Cohen, whose estimated fortune is $9 billion, set up shop in 1992 with just $25 million and earned a reputation as of the greatest stock traders of his generation. He built a firm that has posted a 25 percent average annual return, one of the best performance track records in the $2.4 trillion hedge fund industry, despite charging investors some of the highest fees.
SAC Capital, after the indictment was announced, sent an email to employees and investors saying the firm would operate as normal. It stressed that prosecutors did not intend to take any action that would imperil the firm’s ability to return some $4 billion in outside investor money by year’s end.
It’s a rare move for federal prosecutors to indict a corporation, and it remains to be seen just how long Wall Street banks that lend money to SAC Capital and trade with it, will continue to do.
It also remained to be seen whether Cohen, who faces no criminal charges himself, can keep his hedge fund empire together as a fully functioning firm employing nearly 1,000 people, with offices in eight cities around the globe.
And it was unclear whether Cohen’s more than 500 investment professionals, traders and analysts, will remain with the firm as the criminal proceeding unfolds. Investors have withdrawn most of the $6 billion in outside money the fund managed at the beginning of the year.
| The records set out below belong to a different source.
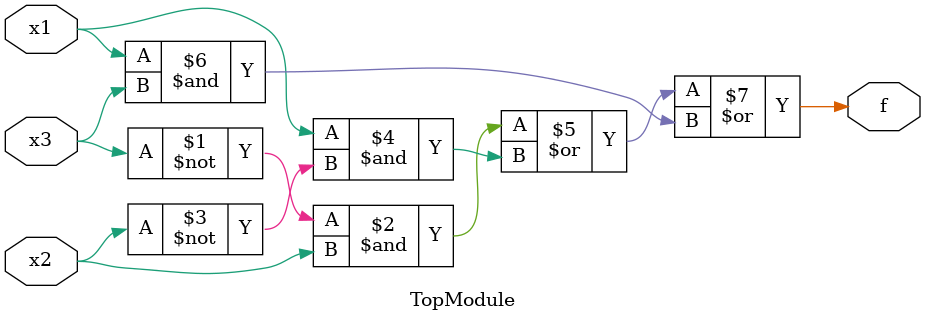
<source format=sv>

module TopModule (
  input x3,
  input x2,
  input x1,
  output f
);
assign f = (~x3 & x2) | (x1 & ~x2) | (x1 & x3);

endmodule

</source>
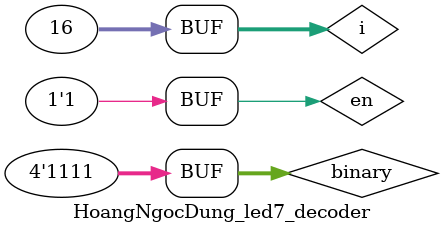
<source format=v>
module HoangNgocDung_led7_decoder();

    reg en;
    reg [3:0] binary;

    wire [6:0] out_7seg;

    led7_decoder UUT(
        .i_en(en),
        .i_binary(binary),
        .o_7seg(out_7seg)
    );

   
    integer i;

    initial begin
        binary = 4'h7;
        en = 0;
        #10 en = 1;
        for (i = 0; i < 16; i = i + 1) begin
            #20 binary = i;
        end
    end
endmodule

</source>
“I would be running for the hills and looking for a job now if I were an SAC employee” said Mark Jordan, a veteran wealth management recruiter. “Who in their right mind would put money in SAC again?”
A review of LinkedIn profiles for more than a dozen SAC Capital employees revealed that some have been connecting through the online networking site with Wall Street job recruiters.
Up until recently, headhunters had said they were not seeing a flood of resumes from SAC employees, even after U.S. securities regulators filed a civil administrative complaint against Cohen on July 19 for failing to supervise two employees charged by prosecutors with insider trading.